Cats may scoot their butt across the floor in an attempt to itch the area. Passing a bowel movement may become painful, and a cat owner may notice the cat straining to poop or even making a crying noise. The cat may groom more than usual, giving special attention to the anus and base of the tail.
Symptoms of rectal prolapse in cats
With a rectal prolapse, tissue, including the lining of the rectum, pushes through the anal opening. A cat may also suffer from a partial prolapse, in which the mucous membrane lining of the rectum (the last part of the intestines) protrudes out of the anal opening. In the case of complete rectal prolapse, all layers of the rectum protrude. Before this occurs, the cat will likely show signs of straining with bowel movements. Other behavioral issues related to pain and discomfort may be evident. If tissue is protruding from the rectal area, it's important to seek veterinary care immediately.
Anal sac conditions and symptoms in cats
The anal sacs, commonly referred to as the anal glands, are two small scent glands located near the opening of the cat's anus. When a cat passes a bowel movement, pressure on these sacs releases a fluid that helps cats to mark their territory. Unfortunately, these sacs can become blocked and can cause fluid to build up, leading to infection.
Besides the basic symptoms of scooting and excessive grooming, signs of anal sac infection or abscess include swelling or redness in the rectal area and blood or pus in the cat's feces or in the hair around the rectum. Cat owners should keep an eye on their cat's litter box, as bloody or irregular cat poop can signify a health problem. If an abscess develops, the cat may experience a fever. If the cat experiences any of these symptoms, a visit to the veterinarian is necessary.

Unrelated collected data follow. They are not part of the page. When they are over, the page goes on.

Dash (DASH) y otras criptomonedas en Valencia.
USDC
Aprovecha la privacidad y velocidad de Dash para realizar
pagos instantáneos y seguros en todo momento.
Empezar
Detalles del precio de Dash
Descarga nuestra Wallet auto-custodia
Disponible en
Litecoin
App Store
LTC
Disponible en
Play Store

There are several feline conditions affecting the anus that can create pain and discomfort in cats. Straining to poop, showing blood or pus in the stool, scooting along the floor, licking repeatedly at the anal area, or crying in pain are all indicators of a problem that should be seen by a veterinarian. If tissue is protruding from the rectal area, this is a sign of a more serious problem, and the owner should seek veterinary care for the cat immediately.